De coronasteun van de overheid heeft ruim 13.000 bedrijven niet kunnen redden. Deze ondernemingen maakten gebruik van steunmaatregelen, maar werden uiteindelijk toch opgeheven, meldt het Centraal Bureau voor de Statistiek (CBS). Wel was de kans dat een bedrijf werd opgeheven veel kleiner dan wanneer het geen overheidssteun ontving.
Tussen april 2020 en maart 2021 maakten in totaal 586.000 bedrijven gebruik van een of meerdere vormen van coronasteun. Dat betekent dat ongeveer een op de vijftig van die bedrijven de crisis niet overleefde. Daar staat tegenover dat bijna een tiende van de bedrijven zonder steun werd opgeheven. Ook ligt het aantal faillissementen nog altijd historisch laag.

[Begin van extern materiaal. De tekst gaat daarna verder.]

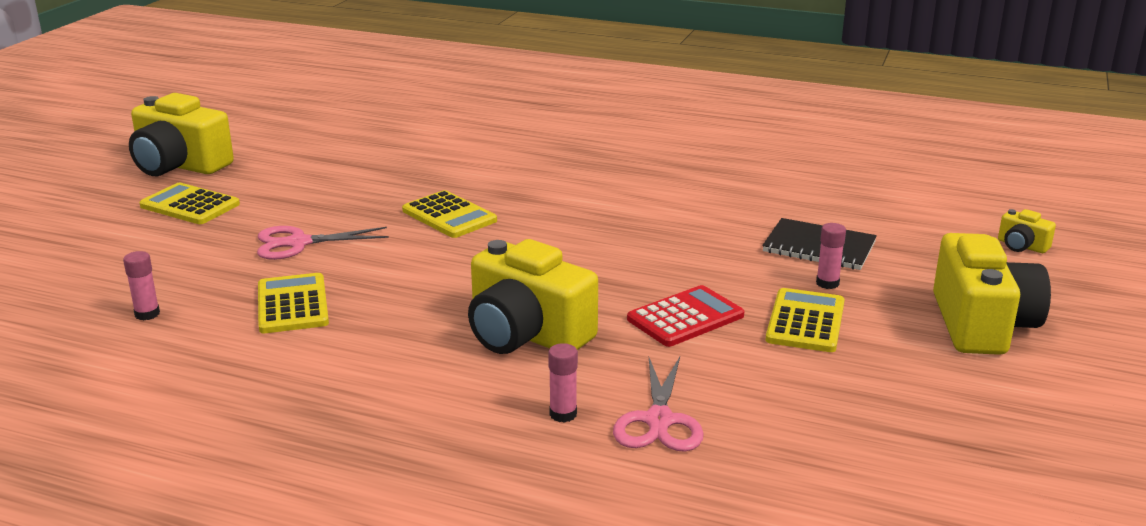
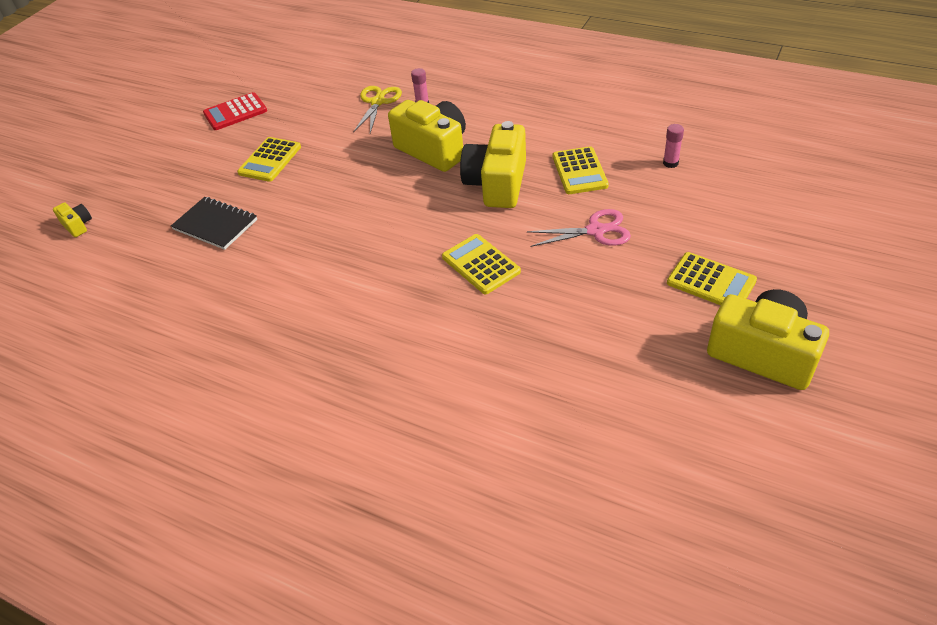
camera: 170 degrees left, 20 degrees up
pink scissors [613,357,704,451] -> yellow scissors [353,86,402,133]
red calculator [627,285,744,347] -> red calculator moved to [203,92,267,130]
pink glue stick [816,223,846,289] -> none
yellow camera [933,233,1051,355] -> yellow camera moved to [460,121,526,208]

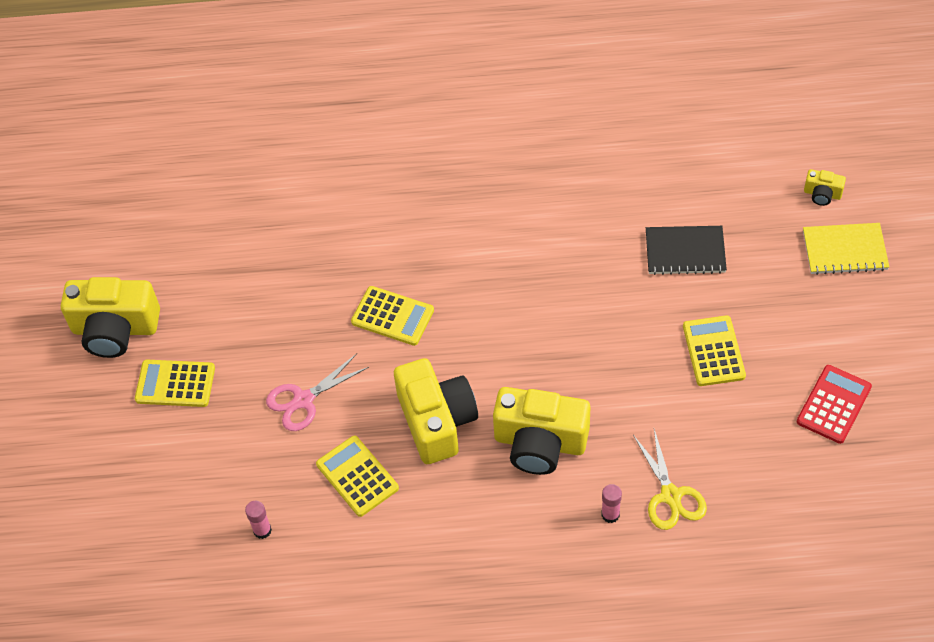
camera: 150 degrees right, 10 degrees up
none -> yellow notebook [803,223,889,275]

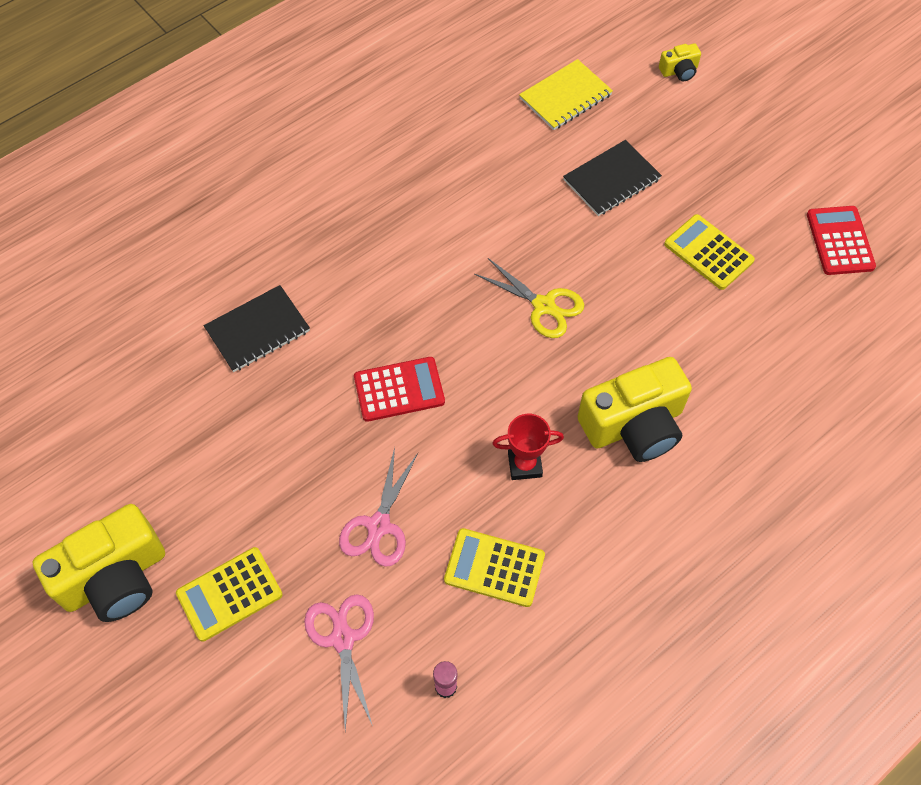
camera: 40 degrees left, 5 degrees up
yellow calculator [351,286,434,346] -> red calculator [354,357,445,422]
yellow camera [394,358,478,464] -> red trophy [492,414,564,480]
pink glue stick [601,484,622,523] -> none
yellow scissors [633,429,707,530] -> yellow scissors moved to [474,258,584,338]
yellow notebook [803,223,889,275] -> yellow notebook moved to [519,59,613,130]
none -> black notebook [204,285,310,372]
none -> pink scissors [304,594,374,731]

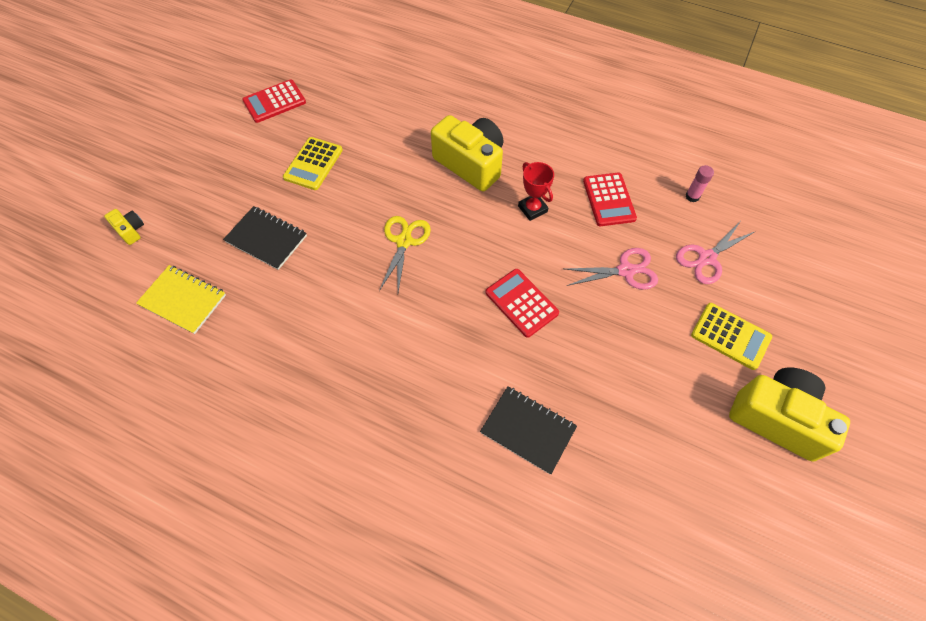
camera: 115 degrees left, 0 degrees up
yellow calculator [444,528,545,607] -> red calculator [583,173,637,226]

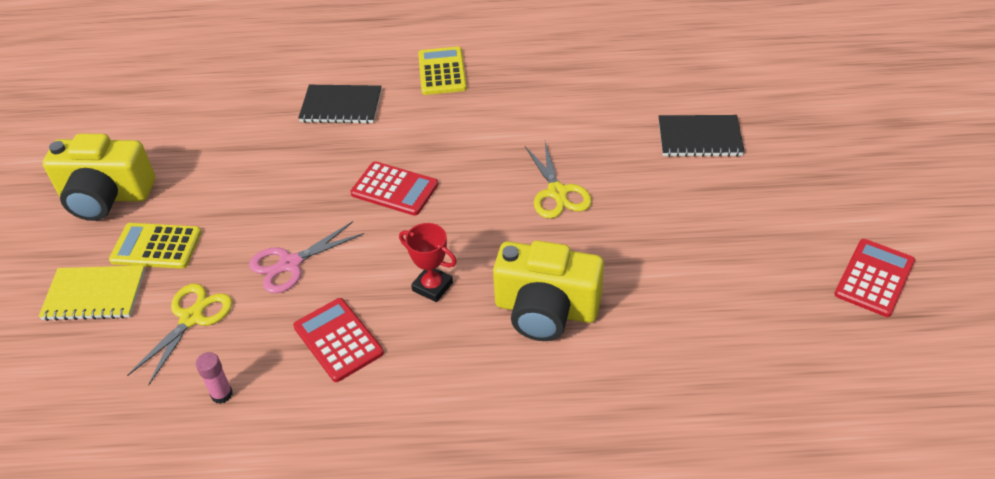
camera: 155 degrees right, 15 degrees down
yellow camera [104,209,144,245] -> none
yellow notebook [136,265,226,334] -> yellow notebook moved to [39,265,145,321]
yellow calculator [283,137,343,190] -> yellow calculator moved to [418,46,467,95]
pink scissors [676,222,756,284] -> yellow scissors [127,284,233,385]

Het is overigens lang niet altijd zo dat een bedrijf wordt opgeheven vanwege een faillissement. Ondernemers kunnen er bijvoorbeeld ook voor kiezen om een punt te zetten achter hun bedrijf om te voorkomen dat het failliet gaat. Over de omvang en het aantal medewerkers van de bedrijven die stopten, doet het statistiekbureau geen uitspraken. Ook is niet duidelijk hoeveel coronasteun hiermee precies was gemoeid. Maar het CBS zegt wel wat over de getroffen sectoren en verschillende vormen van coronasteun die het betrof.

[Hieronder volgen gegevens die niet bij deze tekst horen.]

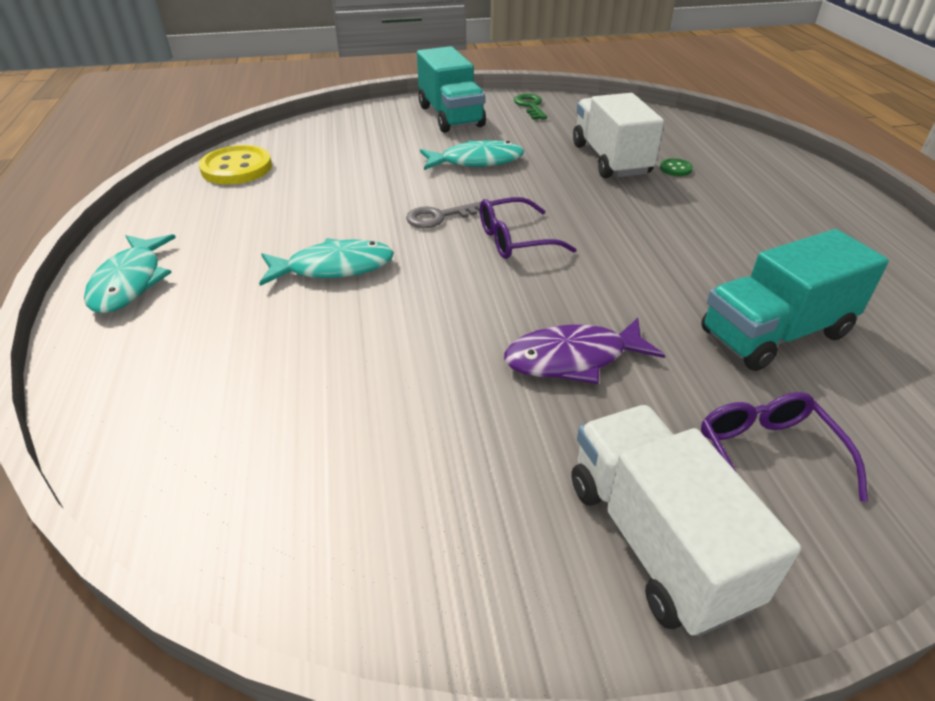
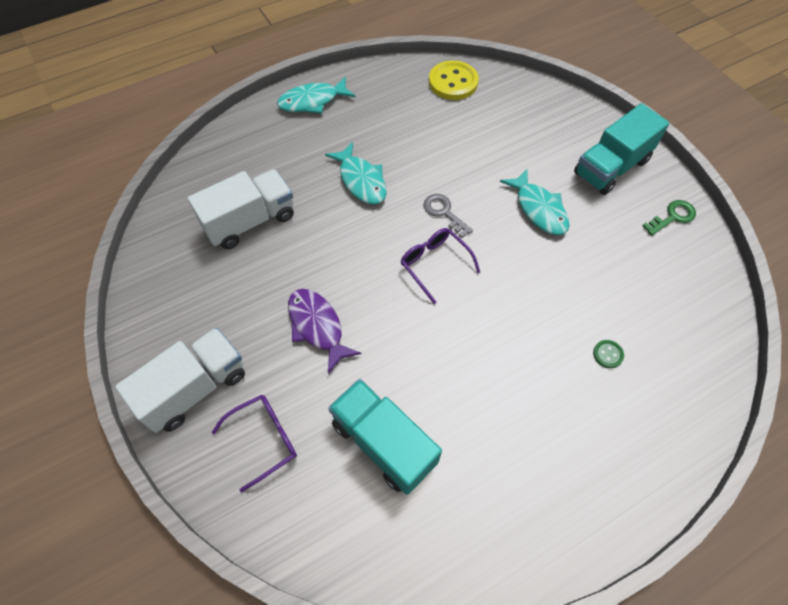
camera: 70 degrees right, 20 degrees up
white truck [573,93,664,178] -> white truck moved to [188,169,294,249]

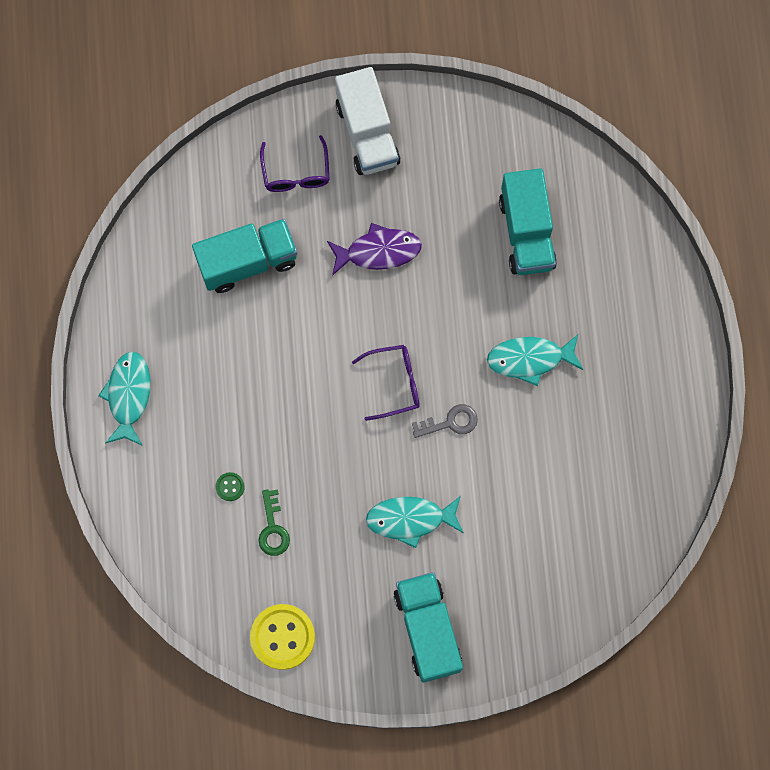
camera: 115 degrees right, 15 degrees up
white truck [188,169,294,249] -> turquoise truck [499,168,557,275]
turquoise fish [277,76,356,113] -> turquoise fish moved to [98,352,151,446]
yellow button [429,61,479,100] -> yellow button moved to [250,604,315,670]
green key [642,200,696,236] -> green key moved to [258,489,290,556]

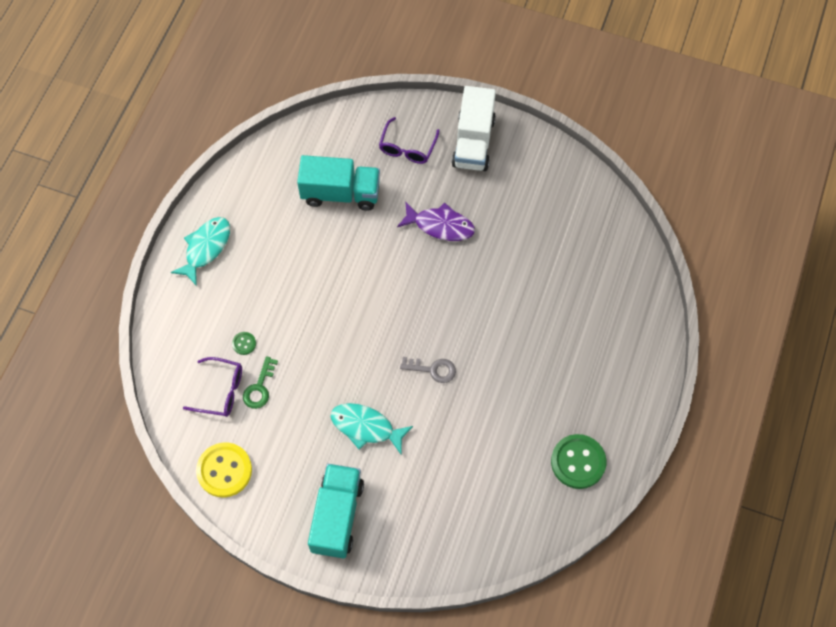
camera: 25 degrees right, 10 degrees down
purple glasses [352,345,420,421] -> purple glasses moved to [183,357,242,417]
turquoise fish [487,335,583,386] -> none
turquoise truck [499,168,557,275] -> none
none -> green button [551,434,606,489]

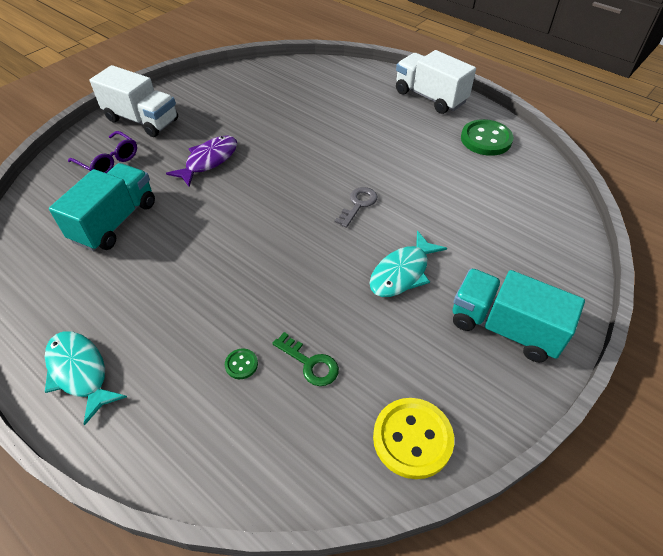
camera: 70 degrees left, 15 degrees down
purple glasses [183,357,242,417] -> none
none -> white truck [396,50,476,114]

Horecabedrijven zijn tijdens de coronacrisis relatief het meest opgeheven. Met name horecaondernemers zonder coronasteun zetten vaak een punt achter hun bedrijf. Maar ook van de gesteunde bedrijven waren in de horeca relatief de meeste opheffingen. Verder ging het vooral om bedrijven uit de vervoer- en opslagbranche, handelsondernemingen en zakelijke dienstverleners.

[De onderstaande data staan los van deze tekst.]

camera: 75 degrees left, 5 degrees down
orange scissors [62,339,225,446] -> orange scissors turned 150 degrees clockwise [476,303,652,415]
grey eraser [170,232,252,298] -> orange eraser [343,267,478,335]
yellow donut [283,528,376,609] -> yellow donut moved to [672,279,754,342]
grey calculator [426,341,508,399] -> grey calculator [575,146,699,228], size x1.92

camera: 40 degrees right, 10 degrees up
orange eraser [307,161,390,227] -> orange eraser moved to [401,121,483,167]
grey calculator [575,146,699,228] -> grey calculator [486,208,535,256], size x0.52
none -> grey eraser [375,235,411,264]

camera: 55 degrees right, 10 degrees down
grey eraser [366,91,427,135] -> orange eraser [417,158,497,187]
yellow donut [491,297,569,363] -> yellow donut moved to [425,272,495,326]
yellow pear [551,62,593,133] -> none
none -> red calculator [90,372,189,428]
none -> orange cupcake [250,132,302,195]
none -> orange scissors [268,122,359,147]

De Tijdelijke overbruggingsregeling zelfstandig ondernemers (Tozo) werd het meest gebruikt. Deze regeling moest voorkomen dat zelfstandig ondernemers onder het sociaal minimum belandden. 1 procent van de 300.000 bedrijven die gebruikmaakten van deze regeling is opgeheven. Ondernemers hebben ook veel gebruikgemaakt van de optie om de betaling van belastingen uit te stellen. 3 procent van de ondernemers die dit deden, zijn er toch mee gestopt.